▸ ABOUT THIS EXERCISE
In the material below, how many lines contain the word "right"? The reply must be that number alone.

▸ PROVIDED DATA
/---

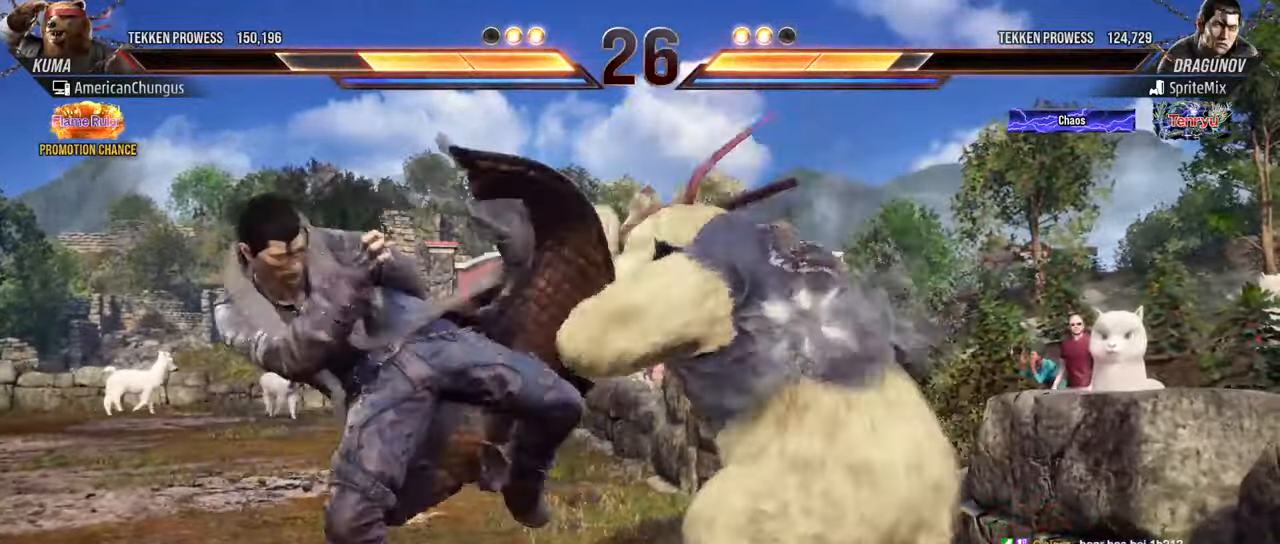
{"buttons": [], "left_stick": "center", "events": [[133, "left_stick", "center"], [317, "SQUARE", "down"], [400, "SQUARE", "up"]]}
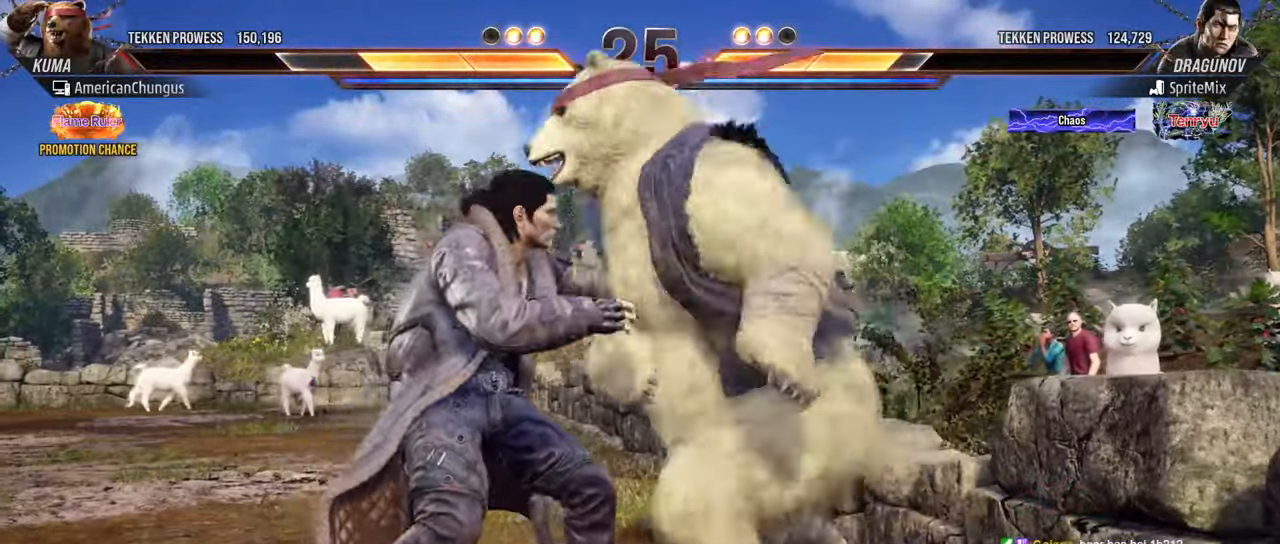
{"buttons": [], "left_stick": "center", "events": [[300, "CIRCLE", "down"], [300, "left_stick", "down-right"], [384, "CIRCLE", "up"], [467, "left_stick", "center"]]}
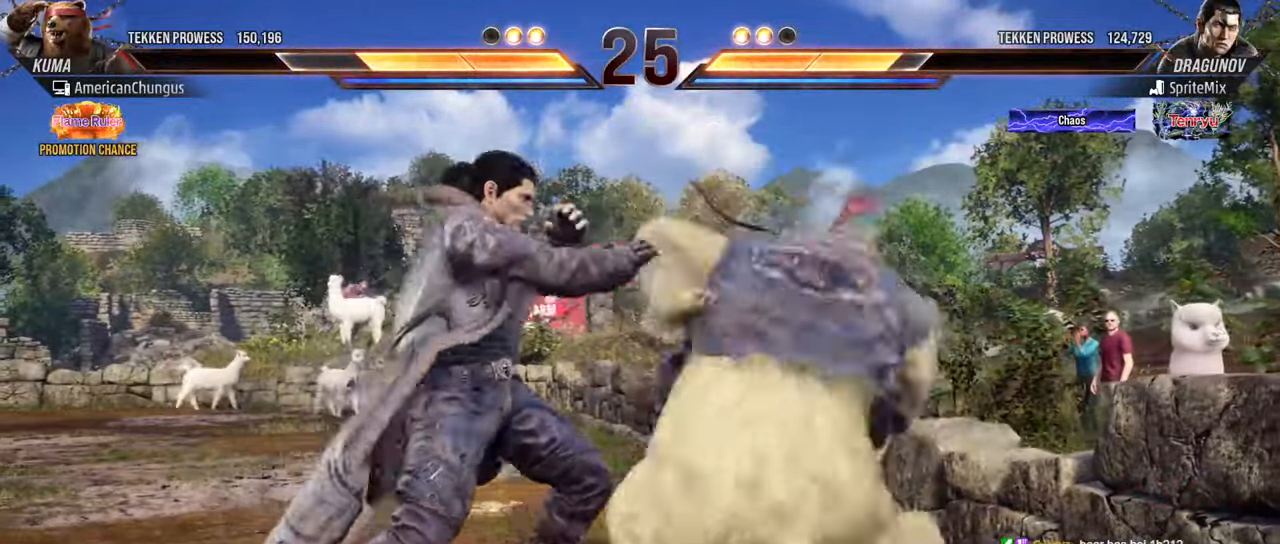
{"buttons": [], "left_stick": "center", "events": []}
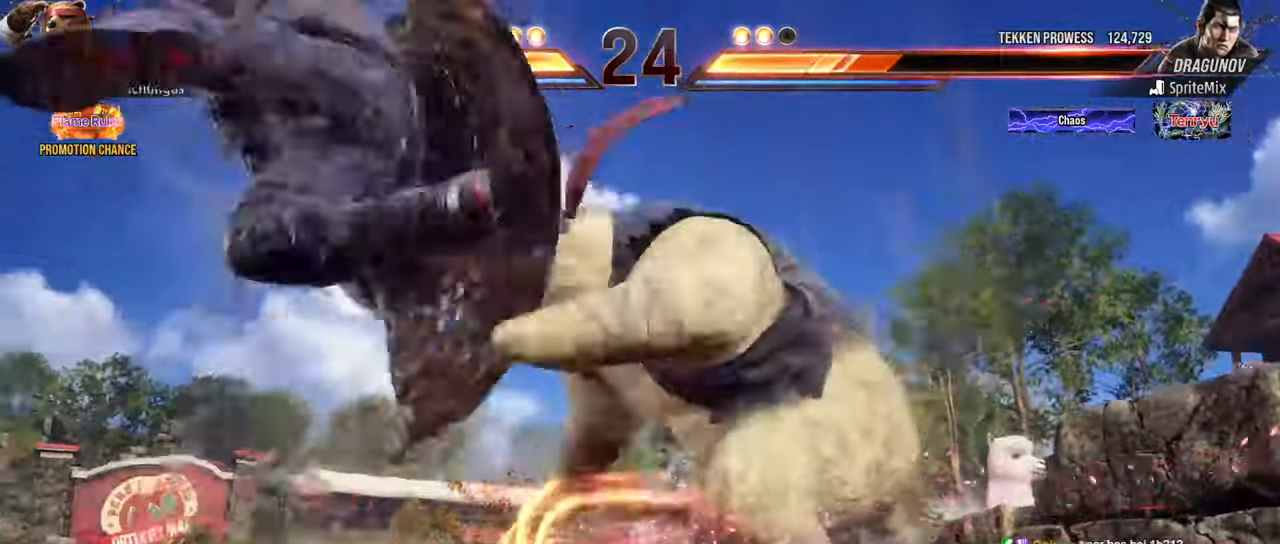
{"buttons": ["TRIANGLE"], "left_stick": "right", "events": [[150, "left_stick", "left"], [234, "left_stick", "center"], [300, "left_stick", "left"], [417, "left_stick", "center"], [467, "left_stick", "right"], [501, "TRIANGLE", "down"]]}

\---

▸ SOLUTION TO THIS PROBLEM
2